Michael Fullan is familiar to many in education (for those not familiar, here is a list of freely available articles). He has long been an influential reformer in Canada and is currently Special Advisor to the Premier and Minister of Education in Ontario. Fullan’s May 2011 paper, Choosing the wrong drivers for whole system reform, tackles a topic many educators are looking at as we look beyond class, or even school reform. In his paper, Fullan lays out four criteria which, he argues, must be met by the drivers for change and reform at a district or system level:
- foster intrinsic motivation of teachers and students;
- engage educators and students in continuous improvement of instruction and learning;
- inspire collective or team work; and
- affect teachers and students — 100 per cent
His examination of the wrong drivers is compelling. He suggests his list of the four wrong drivers of change have a lot of appeal and will be hard to dislodge:
- accountability (vs capacity building)
- individual teacher and leadership quality (vs group quality)

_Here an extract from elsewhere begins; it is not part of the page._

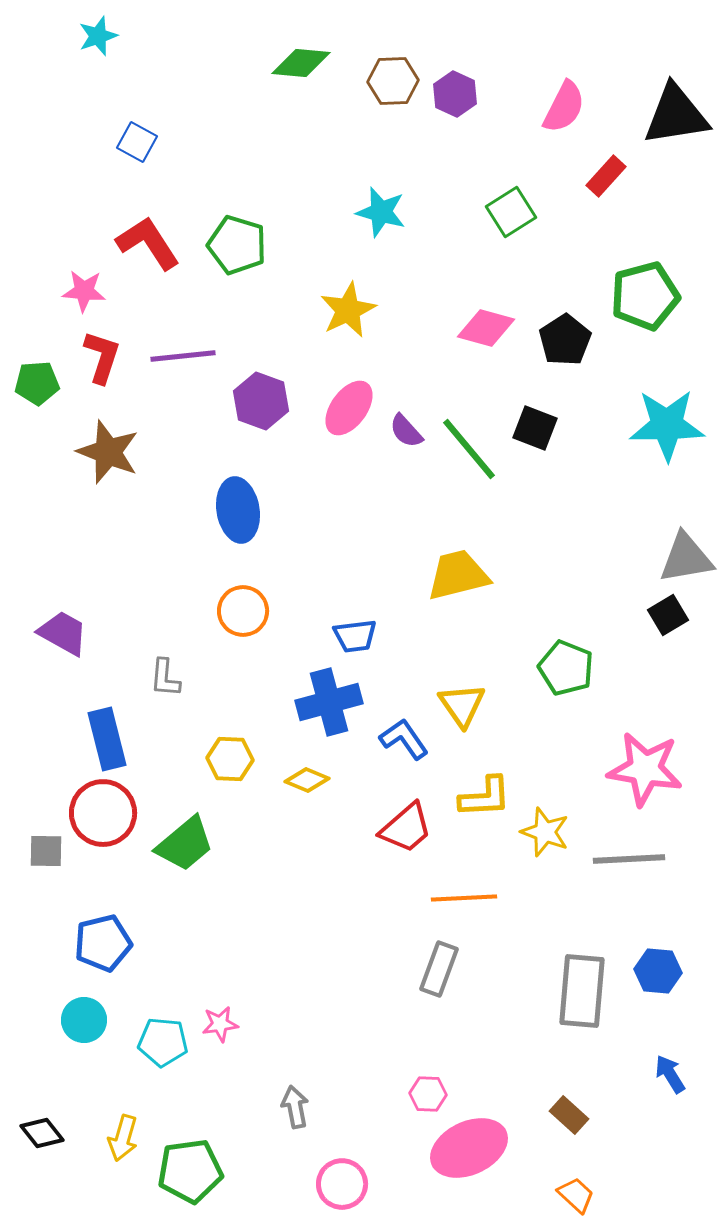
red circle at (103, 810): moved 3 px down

- technology (vs instruction)
- fragmented strategies (vs systemic)
Fullan says, “The four wrong drivers are not forever wrong. They are just badly placed as lead drivers. The four right drivers — capacity building, group work, pedagogy, and systemness — are the anchors of whole system reform.”
All four of the ‘wrong’ and ‘right’ drivers are worthy of consideration, but I was particularly struck and reassured by his view of technology as a wrong driver, and rather instruction and smart pedagogy that must be the driver supported by technology. Fullan says, “Technology as solution is the more seductive partner.” He argues what we have been arguing in our district, “Teachers need to get grounded in instruction, so they can figure out with students how best to engage technology.” Of course, it is often simpler to discuss who has what tools rather than the pedagogy. Fullan, is clear that technology should not drive system change, but is also clear that we should “go all out to power new pedagogical innovations with technology.”
Key leaders can make a huge difference at this critical juncture. Jettison blatant merit pay, reduce excessive testing, don’t depend on teacher appraisal as a driver, and don’t treat world-class standards as a panacea. Instead, make the instruction-assessment nexus the core driver, and back this up with a system that mobilizes the masses to make the moral imperative a reality. Change the very culture of the teaching profession. Do so forcefully and you will find many allies. It is time to embrace, and relentlessly commit to the right drivers.
In a presentation last week, I discussed the changes we have seen in reform and focus in British Columbia. We moved from a system of school accreditation, to district accountability, to where we are now, considering system-wide reform. And this system-wide reform in British Columbia does not have us standing out there alone — there are similar conversations in other high-performing jurisdictions from Alberta and Ontario, to Finland.
Fullan’s list, while not breaking a lot of new ground for educators, is a good reminder of what should and shouldn’t drive our changes. The challenge is making them, in appropriate combination, come to life.